While playing around with some neural networks (NN) I found out this
using Flux
using Random
using Zygote
using ForwardDiff
Random.seed!(9120)
n = 1
m = 5
hidden = 10
x, y = rand(m), rand(n) # some data
model = Flux.Chain(Flux.Dense(m, hidden), Flux.Dense(hidden, n))
# Gradient with ForwardDiff
g = z -> ForwardDiff.gradient(w -> model(w)[1], z)
# Getting the weights of the model as an array
ps, re = Flux.destructure(model)
display(g(x)) # Checking with original data
display(g(ps[1:m])) # Checking with weights
# Gradient with Zygote
gs = Zygote.gradient(w -> model(w)[1], rand(m)) # Notice a different random vector
display(gs)
gs = Zygote.gradient(w -> model(w)[1], zeros(m)) # Now with zeros
display(gs)
Now, the result is always the same
5-element Array{Float64,1}:
-0.7097914769304869
-0.14294694831147323
-0.04312831631528913
0.2866390831645096
-0.4046597463981584
5-element Array{Float32,1}:
-0.7097915
-0.14294694
-0.043128345
0.2866391
-0.40465972
(Float32[-0.7097915, -0.14294693, -0.04312831, 0.28663906, -0.40465975],)

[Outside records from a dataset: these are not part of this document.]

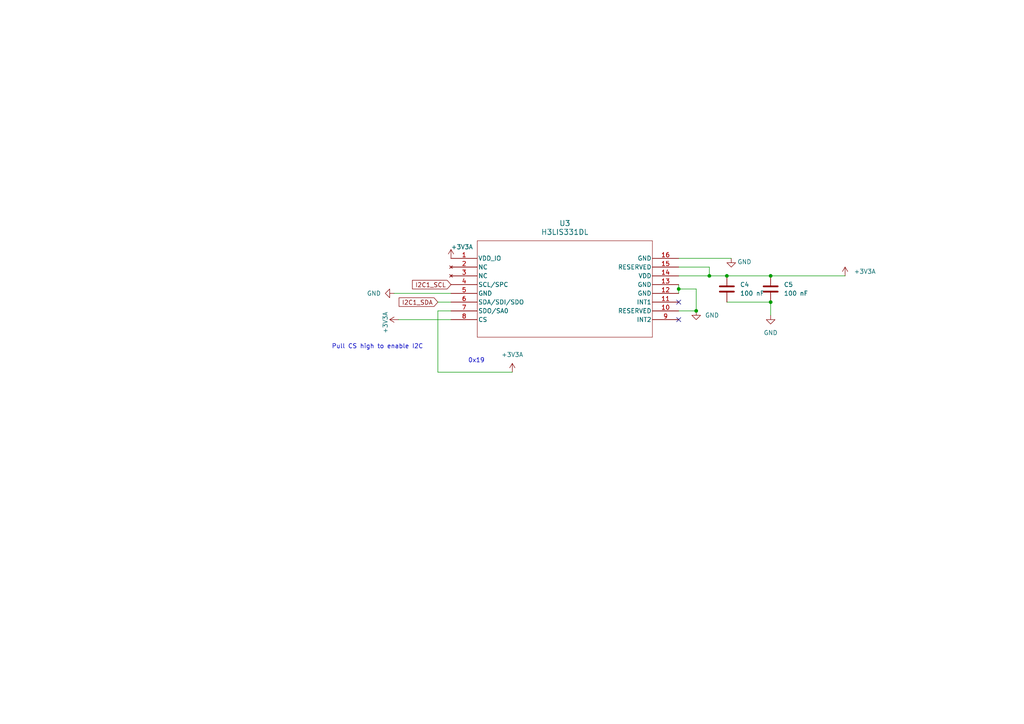
<source format=kicad_sch>
(kicad_sch
	(version 20250114)
	(generator "eeschema")
	(generator_version "9.0")
	(uuid "0dbe4be7-2775-446a-a475-a70ae4b3ea12")
	(paper "A4")
	
	(text "0x19"
		(exclude_from_sim no)
		(at 138.176 104.648 0)
		(effects
			(font
				(size 1.27 1.27)
			)
		)
		(uuid "21377be8-5412-4193-a5e2-74733c88d005")
	)
	(text "Pull CS high to enable I2C\n"
		(exclude_from_sim no)
		(at 109.474 100.584 0)
		(effects
			(font
				(size 1.27 1.27)
			)
		)
		(uuid "54d34aa3-1b39-4415-bfce-72a6bc05e745")
	)
	(junction
		(at 210.82 80.01)
		(diameter 0)
		(color 0 0 0 0)
		(uuid "3bb52c1d-baad-41de-a631-f56851a2a059")
	)
	(junction
		(at 201.93 90.17)
		(diameter 0)
		(color 0 0 0 0)
		(uuid "4b94f6f1-6cc8-4ca5-9aad-5b78d537b6b1")
	)
	(junction
		(at 196.85 83.82)
		(diameter 0)
		(color 0 0 0 0)
		(uuid "5f6d848e-bfc7-455c-b46e-bec625aecc12")
	)
	(junction
		(at 223.52 80.01)
		(diameter 0)
		(color 0 0 0 0)
		(uuid "9a73b304-f52f-4a15-adec-0d8ec9e0b106")
	)
	(junction
		(at 205.74 80.01)
		(diameter 0)
		(color 0 0 0 0)
		(uuid "b7db39f6-6acc-4afc-b650-bacf7d166792")
	)
	(junction
		(at 223.52 87.63)
		(diameter 0)
		(color 0 0 0 0)
		(uuid "fbbec2d3-a4d0-4250-9c93-a3c75b96b122")
	)
	(no_connect
		(at 196.85 87.63)
		(uuid "e3871658-cc4c-4a24-a2e2-4e8e980500a9")
	)
	(no_connect
		(at 196.85 92.71)
		(uuid "fb849f8f-e03d-413e-aa45-5231617eb980")
	)
	(wire
		(pts
			(xy 196.85 80.01) (xy 205.74 80.01)
		)
		(stroke
			(width 0)
			(type default)
		)
		(uuid "3b68ecde-1b08-4b7e-bb43-6196ad807ebd")
	)
	(wire
		(pts
			(xy 196.85 74.93) (xy 212.09 74.93)
		)
		(stroke
			(width 0)
			(type default)
		)
		(uuid "3d1dc218-bec0-431a-b382-08ea18c15836")
	)
	(wire
		(pts
			(xy 127 90.17) (xy 127 107.95)
		)
		(stroke
			(width 0)
			(type default)
		)
		(uuid "449336cd-417b-4dc6-8e22-74574facf4f0")
	)
	(wire
		(pts
			(xy 196.85 83.82) (xy 201.93 83.82)
		)
		(stroke
			(width 0)
			(type default)
		)
		(uuid "449fda5e-cfe1-4336-8b82-db5762467971")
	)
	(wire
		(pts
			(xy 114.3 85.09) (xy 130.81 85.09)
		)
		(stroke
			(width 0)
			(type default)
		)
		(uuid "5102b7b5-1dd5-475d-8bba-b19dd65a250b")
	)
	(wire
		(pts
			(xy 196.85 82.55) (xy 196.85 83.82)
		)
		(stroke
			(width 0)
			(type default)
		)
		(uuid "53e1d1fc-4eb5-4f01-82a6-57becd202f4b")
	)
	(wire
		(pts
			(xy 210.82 87.63) (xy 223.52 87.63)
		)
		(stroke
			(width 0)
			(type default)
		)
		(uuid "78092cda-adc3-42f1-aee6-40d88885c047")
	)
	(wire
		(pts
			(xy 223.52 80.01) (xy 245.11 80.01)
		)
		(stroke
			(width 0)
			(type default)
		)
		(uuid "86fcc86b-697a-452b-a4f0-66c91b5e1c1c")
	)
	(wire
		(pts
			(xy 201.93 83.82) (xy 201.93 90.17)
		)
		(stroke
			(width 0)
			(type default)
		)
		(uuid "94b09d35-5bcf-45cc-913e-0a5b4190b583")
	)
	(wire
		(pts
			(xy 205.74 80.01) (xy 210.82 80.01)
		)
		(stroke
			(width 0)
			(type default)
		)
		(uuid "9c1979ad-0846-4227-b4c4-2b308179a5b5")
	)
	(wire
		(pts
			(xy 205.74 77.47) (xy 205.74 80.01)
		)
		(stroke
			(width 0)
			(type default)
		)
		(uuid "a53b12bd-4955-4c93-9707-d154d725bc0a")
	)
	(wire
		(pts
			(xy 210.82 80.01) (xy 223.52 80.01)
		)
		(stroke
			(width 0)
			(type default)
		)
		(uuid "ccfec745-2ae5-49de-b2a4-feaf4d8f2473")
	)
	(wire
		(pts
			(xy 130.81 90.17) (xy 127 90.17)
		)
		(stroke
			(width 0)
			(type default)
		)
		(uuid "cd59e9fc-62a0-48fc-899b-e27d8c9f3990")
	)
	(wire
		(pts
			(xy 196.85 90.17) (xy 201.93 90.17)
		)
		(stroke
			(width 0)
			(type default)
		)
		(uuid "cfea5a66-364a-4737-833d-e899b6a0d639")
	)
	(wire
		(pts
			(xy 127 107.95) (xy 148.59 107.95)
		)
		(stroke
			(width 0)
			(type default)
		)
		(uuid "d214f305-8d78-4f15-bcd5-3d27717e788a")
	)
	(wire
		(pts
			(xy 127 87.63) (xy 130.81 87.63)
		)
		(stroke
			(width 0)
			(type default)
		)
		(uuid "dc57f706-b86c-48f2-a403-99e61dc91512")
	)
	(wire
		(pts
			(xy 223.52 87.63) (xy 223.52 91.44)
		)
		(stroke
			(width 0)
			(type default)
		)
		(uuid "f968da96-6072-4e99-80ca-8ed146be5f6f")
	)
	(wire
		(pts
			(xy 115.57 92.71) (xy 130.81 92.71)
		)
		(stroke
			(width 0)
			(type default)
		)
		(uuid "f9fa6689-6b36-4fd9-a88f-09f710298cde")
	)
	(wire
		(pts
			(xy 196.85 83.82) (xy 196.85 85.09)
		)
		(stroke
			(width 0)
			(type default)
		)
		(uuid "fcdb3900-45b3-489a-be31-d29c83d20aa2")
	)
	(wire
		(pts
			(xy 196.85 77.47) (xy 205.74 77.47)
		)
		(stroke
			(width 0)
			(type default)
		)
		(uuid "ff0c3ed1-d8dc-434e-9c53-2f66c31ff556")
	)
	(global_label "I2C1_SCL"
		(shape input)
		(at 130.81 82.55 180)
		(fields_autoplaced yes)
		(effects
			(font
				(size 1.27 1.27)
			)
			(justify right)
		)
		(uuid "d353f7b9-5411-4edf-9947-7fecc36db8a8")
		(property "Intersheetrefs" "${INTERSHEET_REFS}"
			(at 119.0558 82.55 0)
			(effects
				(font
					(size 1.27 1.27)
				)
				(justify right)
				(hide yes)
			)
		)
	)
	(global_label "I2C1_SDA"
		(shape input)
		(at 127 87.63 180)
		(fields_autoplaced yes)
		(effects
			(font
				(size 1.27 1.27)
			)
			(justify right)
		)
		(uuid "f9f2c82a-0c63-432c-80e5-d17ad9fac616")
		(property "Intersheetrefs" "${INTERSHEET_REFS}"
			(at 115.1853 87.63 0)
			(effects
				(font
					(size 1.27 1.27)
				)
				(justify right)
				(hide yes)
			)
		)
	)
	(symbol
		(lib_id "Device:C")
		(at 223.52 83.82 0)
		(unit 1)
		(exclude_from_sim no)
		(in_bom yes)
		(on_board yes)
		(dnp no)
		(fields_autoplaced yes)
		(uuid "19c098fc-6fc6-4938-8cfe-bbb308c80cab")
		(property "Reference" "C5"
			(at 227.33 82.5499 0)
			(effects
				(font
					(size 1.27 1.27)
				)
				(justify left)
			)
		)
		(property "Value" "100 nF"
			(at 227.33 85.0899 0)
			(effects
				(font
					(size 1.27 1.27)
				)
				(justify left)
			)
		)
		(property "Footprint" "Capacitor_SMD:C_0603_1608Metric_Pad1.08x0.95mm_HandSolder"
			(at 224.4852 87.63 0)
			(effects
				(font
					(size 1.27 1.27)
				)
				(hide yes)
			)
		)
		(property "Datasheet" "~"
			(at 223.52 83.82 0)
			(effects
				(font
					(size 1.27 1.27)
				)
				(hide yes)
			)
		)
		(property "Description" "Unpolarized capacitor"
			(at 223.52 83.82 0)
			(effects
				(font
					(size 1.27 1.27)
				)
				(hide yes)
			)
		)
		(pin "1"
			(uuid "9f562f22-ab22-4bce-91d1-43e4cf089972")
		)
		(pin "2"
			(uuid "6fc7e445-32c6-4f8a-a5a5-d41c915b125e")
		)
		(instances
			(project "flight-computer"
				(path "/b419aaf0-5349-42bc-a414-d94cafbe45e9/0684f220-5f81-452d-8be8-e5333505c1f8"
					(reference "C5")
					(unit 1)
				)
			)
		)
	)
	(symbol
		(lib_id "H3LIS331DL:H3LIS331DL")
		(at 130.81 74.93 0)
		(unit 1)
		(exclude_from_sim no)
		(in_bom yes)
		(on_board yes)
		(dnp no)
		(uuid "1a496616-0174-4ee3-a98a-3c21318eb528")
		(property "Reference" "U3"
			(at 163.83 64.77 0)
			(effects
				(font
					(size 1.524 1.524)
				)
			)
		)
		(property "Value" "H3LIS331DL"
			(at 163.83 67.31 0)
			(effects
				(font
					(size 1.524 1.524)
				)
			)
		)
		(property "Footprint" "H3LIS331:QFN300X300X100-16N"
			(at 162.814 60.96 0)
			(show_name yes)
			(effects
				(font
					(size 1.27 1.27)
					(italic yes)
				)
				(hide yes)
			)
		)
		(property "Datasheet" "https://www.st.com/resource/en/datasheet/h3lis331dl.pdf"
			(at 130.81 74.93 0)
			(effects
				(font
					(size 1.27 1.27)
					(italic yes)
				)
				(hide yes)
			)
		)
		(property "Description" ""
			(at 130.81 74.93 0)
			(effects
				(font
					(size 1.27 1.27)
				)
				(hide yes)
			)
		)
		(pin "2"
			(uuid "27344286-05e9-4803-852f-995e4ee5f041")
		)
		(pin "5"
			(uuid "f087b2dd-d731-4a9f-89ce-fb0ae17a886a")
		)
		(pin "3"
			(uuid "9b49f12f-b463-4b86-a4cb-f90404564add")
		)
		(pin "7"
			(uuid "1a1f57d3-bfb9-42f7-ae31-2fe2d38c9f9d")
		)
		(pin "8"
			(uuid "6527c63b-c8d6-4d36-8ed3-b0916f00178d")
		)
		(pin "14"
			(uuid "f41440b4-2062-4f86-b452-e95369c14ca4")
		)
		(pin "6"
			(uuid "ed268503-58ae-4fc7-b623-514c3f502bfc")
		)
		(pin "13"
			(uuid "0ce25efb-98e1-4225-9f18-7f80fcc0afaf")
		)
		(pin "10"
			(uuid "7eafe8b8-c3d7-4f88-aa79-57b83b4933aa")
		)
		(pin "15"
			(uuid "ea459361-d236-4de6-ae54-54dada3ee753")
		)
		(pin "4"
			(uuid "e0e3b196-a268-44c2-b99b-82e625d394dd")
		)
		(pin "16"
			(uuid "2d5817f0-5a53-4c7f-9956-ad7046e76e70")
		)
		(pin "1"
			(uuid "66243d16-15bf-4919-8116-c444707495c9")
		)
		(pin "12"
			(uuid "9c5c6a89-4c59-42c2-9a83-056ccc95a9da")
		)
		(pin "11"
			(uuid "7099bbfc-6211-4e44-a3ea-aed92b6923e0")
		)
		(pin "9"
			(uuid "7d1ef72d-029d-44fa-a9c9-ee60c351b6bd")
		)
		(instances
			(project "flight-computer"
				(path "/b419aaf0-5349-42bc-a414-d94cafbe45e9/0684f220-5f81-452d-8be8-e5333505c1f8"
					(reference "U3")
					(unit 1)
				)
			)
		)
	)
	(symbol
		(lib_id "power:+3V3")
		(at 130.81 74.93 0)
		(unit 1)
		(exclude_from_sim no)
		(in_bom yes)
		(on_board yes)
		(dnp no)
		(uuid "4511c0fb-c8bc-40a8-82f5-6e690fd2b10d")
		(property "Reference" "#PWR032"
			(at 130.81 78.74 0)
			(effects
				(font
					(size 1.27 1.27)
				)
				(hide yes)
			)
		)
		(property "Value" "+3V3A"
			(at 130.81 71.628 0)
			(effects
				(font
					(size 1.27 1.27)
				)
				(justify left)
			)
		)
		(property "Footprint" ""
			(at 130.81 74.93 0)
			(effects
				(font
					(size 1.27 1.27)
				)
				(hide yes)
			)
		)
		(property "Datasheet" ""
			(at 130.81 74.93 0)
			(effects
				(font
					(size 1.27 1.27)
				)
				(hide yes)
			)
		)
		(property "Description" "Power symbol creates a global label with name \"+3V3\""
			(at 130.81 74.93 0)
			(effects
				(font
					(size 1.27 1.27)
				)
				(hide yes)
			)
		)
		(pin "1"
			(uuid "cc2f878f-f906-467f-b1b2-bf50f8ee5d88")
		)
		(instances
			(project "flight-computer"
				(path "/b419aaf0-5349-42bc-a414-d94cafbe45e9/0684f220-5f81-452d-8be8-e5333505c1f8"
					(reference "#PWR032")
					(unit 1)
				)
			)
		)
	)
	(symbol
		(lib_id "power:GND")
		(at 201.93 90.17 0)
		(unit 1)
		(exclude_from_sim no)
		(in_bom yes)
		(on_board yes)
		(dnp no)
		(fields_autoplaced yes)
		(uuid "668b421e-0b03-40f7-95b4-49c13786c2e2")
		(property "Reference" "#PWR085"
			(at 201.93 96.52 0)
			(effects
				(font
					(size 1.27 1.27)
				)
				(hide yes)
			)
		)
		(property "Value" "GND"
			(at 204.47 91.4399 0)
			(effects
				(font
					(size 1.27 1.27)
				)
				(justify left)
			)
		)
		(property "Footprint" ""
			(at 201.93 90.17 0)
			(effects
				(font
					(size 1.27 1.27)
				)
				(hide yes)
			)
		)
		(property "Datasheet" ""
			(at 201.93 90.17 0)
			(effects
				(font
					(size 1.27 1.27)
				)
				(hide yes)
			)
		)
		(property "Description" "Power symbol creates a global label with name \"GND\" , ground"
			(at 201.93 90.17 0)
			(effects
				(font
					(size 1.27 1.27)
				)
				(hide yes)
			)
		)
		(pin "1"
			(uuid "576d94c1-c4c3-4049-845f-54c6168eda98")
		)
		(instances
			(project "flight-computer"
				(path "/b419aaf0-5349-42bc-a414-d94cafbe45e9/0684f220-5f81-452d-8be8-e5333505c1f8"
					(reference "#PWR085")
					(unit 1)
				)
			)
		)
	)
	(symbol
		(lib_id "power:GND")
		(at 223.52 91.44 0)
		(unit 1)
		(exclude_from_sim no)
		(in_bom yes)
		(on_board yes)
		(dnp no)
		(fields_autoplaced yes)
		(uuid "869416e3-2bee-4d9d-a9db-7de83257602e")
		(property "Reference" "#PWR030"
			(at 223.52 97.79 0)
			(effects
				(font
					(size 1.27 1.27)
				)
				(hide yes)
			)
		)
		(property "Value" "GND"
			(at 223.52 96.52 0)
			(effects
				(font
					(size 1.27 1.27)
				)
			)
		)
		(property "Footprint" ""
			(at 223.52 91.44 0)
			(effects
				(font
					(size 1.27 1.27)
				)
				(hide yes)
			)
		)
		(property "Datasheet" ""
			(at 223.52 91.44 0)
			(effects
				(font
					(size 1.27 1.27)
				)
				(hide yes)
			)
		)
		(property "Description" "Power symbol creates a global label with name \"GND\" , ground"
			(at 223.52 91.44 0)
			(effects
				(font
					(size 1.27 1.27)
				)
				(hide yes)
			)
		)
		(pin "1"
			(uuid "4cdade22-de49-4d59-9bbf-f2fe92888091")
		)
		(instances
			(project "flight-computer"
				(path "/b419aaf0-5349-42bc-a414-d94cafbe45e9/0684f220-5f81-452d-8be8-e5333505c1f8"
					(reference "#PWR030")
					(unit 1)
				)
			)
		)
	)
	(symbol
		(lib_id "power:GND")
		(at 212.09 74.93 0)
		(unit 1)
		(exclude_from_sim no)
		(in_bom yes)
		(on_board yes)
		(dnp no)
		(uuid "91407830-e420-42d2-9468-b9dd35fa0f25")
		(property "Reference" "#PWR086"
			(at 212.09 81.28 0)
			(effects
				(font
					(size 1.27 1.27)
				)
				(hide yes)
			)
		)
		(property "Value" "GND"
			(at 213.868 75.9459 0)
			(effects
				(font
					(size 1.27 1.27)
				)
				(justify left)
			)
		)
		(property "Footprint" ""
			(at 212.09 74.93 0)
			(effects
				(font
					(size 1.27 1.27)
				)
				(hide yes)
			)
		)
		(property "Datasheet" ""
			(at 212.09 74.93 0)
			(effects
				(font
					(size 1.27 1.27)
				)
				(hide yes)
			)
		)
		(property "Description" "Power symbol creates a global label with name \"GND\" , ground"
			(at 212.09 74.93 0)
			(effects
				(font
					(size 1.27 1.27)
				)
				(hide yes)
			)
		)
		(pin "1"
			(uuid "fe94b010-6c1b-4990-acae-612a5fa038d4")
		)
		(instances
			(project "flight-computer"
				(path "/b419aaf0-5349-42bc-a414-d94cafbe45e9/0684f220-5f81-452d-8be8-e5333505c1f8"
					(reference "#PWR086")
					(unit 1)
				)
			)
		)
	)
	(symbol
		(lib_id "power:+3V3")
		(at 115.57 92.71 90)
		(unit 1)
		(exclude_from_sim no)
		(in_bom yes)
		(on_board yes)
		(dnp no)
		(uuid "b432d85a-7425-4dc5-b63e-b3079052110c")
		(property "Reference" "#PWR087"
			(at 119.38 92.71 0)
			(effects
				(font
					(size 1.27 1.27)
				)
				(hide yes)
			)
		)
		(property "Value" "+3V3A"
			(at 111.76 96.774 0)
			(effects
				(font
					(size 1.27 1.27)
				)
				(justify left)
			)
		)
		(property "Footprint" ""
			(at 115.57 92.71 0)
			(effects
				(font
					(size 1.27 1.27)
				)
				(hide yes)
			)
		)
		(property "Datasheet" ""
			(at 115.57 92.71 0)
			(effects
				(font
					(size 1.27 1.27)
				)
				(hide yes)
			)
		)
		(property "Description" "Power symbol creates a global label with name \"+3V3\""
			(at 115.57 92.71 0)
			(effects
				(font
					(size 1.27 1.27)
				)
				(hide yes)
			)
		)
		(pin "1"
			(uuid "b0934b85-fb4f-4db6-8f9a-4858541232c7")
		)
		(instances
			(project "flight-computer"
				(path "/b419aaf0-5349-42bc-a414-d94cafbe45e9/0684f220-5f81-452d-8be8-e5333505c1f8"
					(reference "#PWR087")
					(unit 1)
				)
			)
		)
	)
	(symbol
		(lib_id "power:+3V3")
		(at 148.59 107.95 0)
		(unit 1)
		(exclude_from_sim no)
		(in_bom yes)
		(on_board yes)
		(dnp no)
		(fields_autoplaced yes)
		(uuid "b97b34c8-0e8e-45be-b1c1-2e199b6a4c41")
		(property "Reference" "#PWR06"
			(at 148.59 111.76 0)
			(effects
				(font
					(size 1.27 1.27)
				)
				(hide yes)
			)
		)
		(property "Value" "+3V3A"
			(at 148.59 102.87 0)
			(effects
				(font
					(size 1.27 1.27)
				)
			)
		)
		(property "Footprint" ""
			(at 148.59 107.95 0)
			(effects
				(font
					(size 1.27 1.27)
				)
				(hide yes)
			)
		)
		(property "Datasheet" ""
			(at 148.59 107.95 0)
			(effects
				(font
					(size 1.27 1.27)
				)
				(hide yes)
			)
		)
		(property "Description" "Power symbol creates a global label with name \"+3V3\""
			(at 148.59 107.95 0)
			(effects
				(font
					(size 1.27 1.27)
				)
				(hide yes)
			)
		)
		(pin "1"
			(uuid "3f8bf48c-0b34-4a2a-9d03-568958e6c10c")
		)
		(instances
			(project ""
				(path "/b419aaf0-5349-42bc-a414-d94cafbe45e9/0684f220-5f81-452d-8be8-e5333505c1f8"
					(reference "#PWR06")
					(unit 1)
				)
			)
		)
	)
	(symbol
		(lib_id "power:GND")
		(at 114.3 85.09 270)
		(unit 1)
		(exclude_from_sim no)
		(in_bom yes)
		(on_board yes)
		(dnp no)
		(fields_autoplaced yes)
		(uuid "bcf549f4-5172-4874-94bd-1850d70fac6c")
		(property "Reference" "#PWR033"
			(at 107.95 85.09 0)
			(effects
				(font
					(size 1.27 1.27)
				)
				(hide yes)
			)
		)
		(property "Value" "GND"
			(at 110.49 85.0899 90)
			(effects
				(font
					(size 1.27 1.27)
				)
				(justify right)
			)
		)
		(property "Footprint" ""
			(at 114.3 85.09 0)
			(effects
				(font
					(size 1.27 1.27)
				)
				(hide yes)
			)
		)
		(property "Datasheet" ""
			(at 114.3 85.09 0)
			(effects
				(font
					(size 1.27 1.27)
				)
				(hide yes)
			)
		)
		(property "Description" "Power symbol creates a global label with name \"GND\" , ground"
			(at 114.3 85.09 0)
			(effects
				(font
					(size 1.27 1.27)
				)
				(hide yes)
			)
		)
		(pin "1"
			(uuid "3517c288-2615-49a8-88eb-14890a4ac92f")
		)
		(instances
			(project "flight-computer"
				(path "/b419aaf0-5349-42bc-a414-d94cafbe45e9/0684f220-5f81-452d-8be8-e5333505c1f8"
					(reference "#PWR033")
					(unit 1)
				)
			)
		)
	)
	(symbol
		(lib_id "Device:C")
		(at 210.82 83.82 0)
		(unit 1)
		(exclude_from_sim no)
		(in_bom yes)
		(on_board yes)
		(dnp no)
		(fields_autoplaced yes)
		(uuid "e393b53e-fb73-470e-a4f9-19c486c6b364")
		(property "Reference" "C4"
			(at 214.63 82.5499 0)
			(effects
				(font
					(size 1.27 1.27)
				)
				(justify left)
			)
		)
		(property "Value" "100 nF"
			(at 214.63 85.0899 0)
			(effects
				(font
					(size 1.27 1.27)
				)
				(justify left)
			)
		)
		(property "Footprint" "Capacitor_SMD:C_0603_1608Metric_Pad1.08x0.95mm_HandSolder"
			(at 211.7852 87.63 0)
			(effects
				(font
					(size 1.27 1.27)
				)
				(hide yes)
			)
		)
		(property "Datasheet" "~"
			(at 210.82 83.82 0)
			(effects
				(font
					(size 1.27 1.27)
				)
				(hide yes)
			)
		)
		(property "Description" "Unpolarized capacitor"
			(at 210.82 83.82 0)
			(effects
				(font
					(size 1.27 1.27)
				)
				(hide yes)
			)
		)
		(pin "1"
			(uuid "bb0e26be-8bd8-4b5c-b758-15a68a301570")
		)
		(pin "2"
			(uuid "8835874b-60f2-43ed-b3fb-99610036dd20")
		)
		(instances
			(project "flight-computer"
				(path "/b419aaf0-5349-42bc-a414-d94cafbe45e9/0684f220-5f81-452d-8be8-e5333505c1f8"
					(reference "C4")
					(unit 1)
				)
			)
		)
	)
	(symbol
		(lib_id "power:+3V3")
		(at 245.11 80.01 0)
		(unit 1)
		(exclude_from_sim no)
		(in_bom yes)
		(on_board yes)
		(dnp no)
		(fields_autoplaced yes)
		(uuid "e70423c7-7d57-4091-a89c-6e81c71bd62f")
		(property "Reference" "#PWR031"
			(at 245.11 83.82 0)
			(effects
				(font
					(size 1.27 1.27)
				)
				(hide yes)
			)
		)
		(property "Value" "+3V3A"
			(at 247.65 78.7399 0)
			(effects
				(font
					(size 1.27 1.27)
				)
				(justify left)
			)
		)
		(property "Footprint" ""
			(at 245.11 80.01 0)
			(effects
				(font
					(size 1.27 1.27)
				)
				(hide yes)
			)
		)
		(property "Datasheet" ""
			(at 245.11 80.01 0)
			(effects
				(font
					(size 1.27 1.27)
				)
				(hide yes)
			)
		)
		(property "Description" "Power symbol creates a global label with name \"+3V3\""
			(at 245.11 80.01 0)
			(effects
				(font
					(size 1.27 1.27)
				)
				(hide yes)
			)
		)
		(pin "1"
			(uuid "1716e3e8-6265-4c45-a8d4-c239a716ce25")
		)
		(instances
			(project "flight-computer"
				(path "/b419aaf0-5349-42bc-a414-d94cafbe45e9/0684f220-5f81-452d-8be8-e5333505c1f8"
					(reference "#PWR031")
					(unit 1)
				)
			)
		)
	)
)

</source>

(Float32[-0.7097915, -0.14294693, -0.04312831, 0.28663906, -0.40465975],)
Is there a reason why this is the case? I should be inclined to believe that this is because
the input is not being evaluated at all.
Does this mean that the gradient taken is with respect to the weights of the model?